The tale crashed on: ‘The back was a tall, vicious fellow fourteen stone if an ounce, J.J. Hamilton-Dewar, capped for Scotland that season. His speciality was a smothering tackle: he’d leap on you like a lion on a sheep, bear you down by sheer brute avoirdupois and rub your nose in the mud. So J.J. Hamilton-Dewar came charging up like an express-train, from just inside his twenty-five line and smother-tack…’
An express-train flashed past the open window with a sensationally dramatic roar, drowning the rest of the sentence.
‘But believe it or not,’ he shouted
above the racket, ‘I charged on, full butt, with the blighter twined around my neck, and touched down between the posts! Never so much as faltered. But I felt like hell when the whistle blew and I’d cooled down. Takes it out of you, that sort of thing.’
He sighed and mopped his face with a fold of his ruined umbrella.

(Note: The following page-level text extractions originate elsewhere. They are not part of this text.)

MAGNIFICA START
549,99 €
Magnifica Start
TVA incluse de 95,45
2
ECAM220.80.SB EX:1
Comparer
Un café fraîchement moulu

‘Ever been in action, by the way?’ he resumed after a pause. ‘Astonishing what one does in action. “Going berserk,” the old Vikings called it. A man would take a spear right through his body, break off the haft because it got in his way, and lay out a dozen or so of the enemy with whatever weapon came handy, until he sobered up and suddenly realized that he was a goner. Chap I knew in Korea went berserk – scared the life out of the Chinks because he should have been dead ten minutes before. Half his head had gone, and one of his hands, but he just went on batting them over the heads with an entrenching tool. Killed a whole machine-gun section of ’em before he conked out.’